--- INPUT DATA Enclosed Below ---
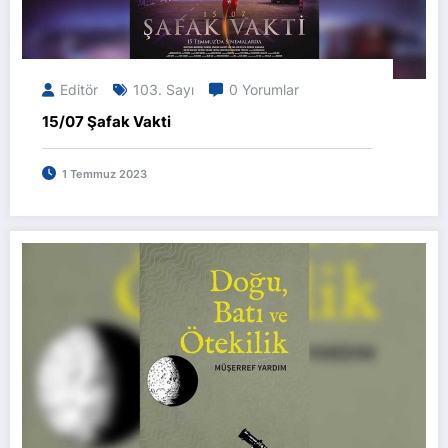
Editör
103. Sayı
0 Yorumlar
15/07 Şafak Vakti
1 Temmuz 2023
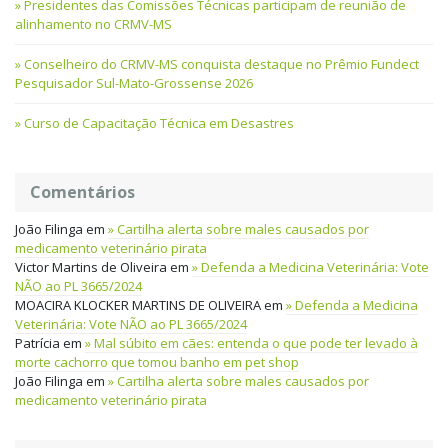
Presidentes das Comissões Técnicas participam de reunião de
alinhamento no CRMV-MS
Conselheiro do CRMV-MS conquista destaque no Prêmio Fundect
Pesquisador Sul-Mato-Grossense 2026
Curso de Capacitação Técnica em Desastres
Comentários
João Filinga
em
Cartilha alerta sobre males causados por
medicamento veterinário pirata
Victor Martins de Oliveira
em
Defenda a Medicina Veterinária: Vote
NÃO ao PL 3665/2024
MOACIRA KLOCKER MARTINS DE OLIVEIRA
em
Defenda a Medicina
Veterinária: Vote NÃO ao PL 3665/2024
Patrícia
em
Mal súbito em cães: entenda o que pode ter levado à
morte cachorro que tomou banho em pet shop
João Filinga
em
Cartilha alerta sobre males causados por
medicamento veterinário pirata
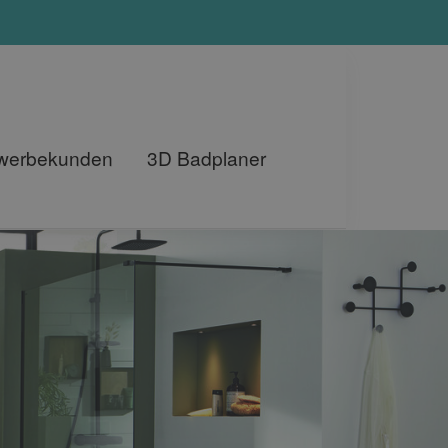
ewerbekunden
3D Badplaner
--- End of Enclosed INPUT DATA ---
Full copy, no pictures: write out each line of the data exactly as it stands.

Editör
103. Sayı
0 Yorumlar
15/07 Şafak Vakti
1 Temmuz 2023
Presidentes das Comissões Técnicas participam de reunião de
alinhamento no CRMV-MS
Conselheiro do CRMV-MS conquista destaque no Prêmio Fundect
Pesquisador Sul-Mato-Grossense 2026
Curso de Capacitação Técnica em Desastres
Comentários
João Filinga
em
Cartilha alerta sobre males causados por
medicamento veterinário pirata
Victor Martins de Oliveira
em
Defenda a Medicina Veterinária: Vote
NÃO ao PL 3665/2024
MOACIRA KLOCKER MARTINS DE OLIVEIRA
em
Defenda a Medicina
Veterinária: Vote NÃO ao PL 3665/2024
Patrícia
em
Mal súbito em cães: entenda o que pode ter levado à
morte cachorro que tomou banho em pet shop
João Filinga
em
Cartilha alerta sobre males causados por
medicamento veterinário pirata
ewerbekunden
3D Badplaner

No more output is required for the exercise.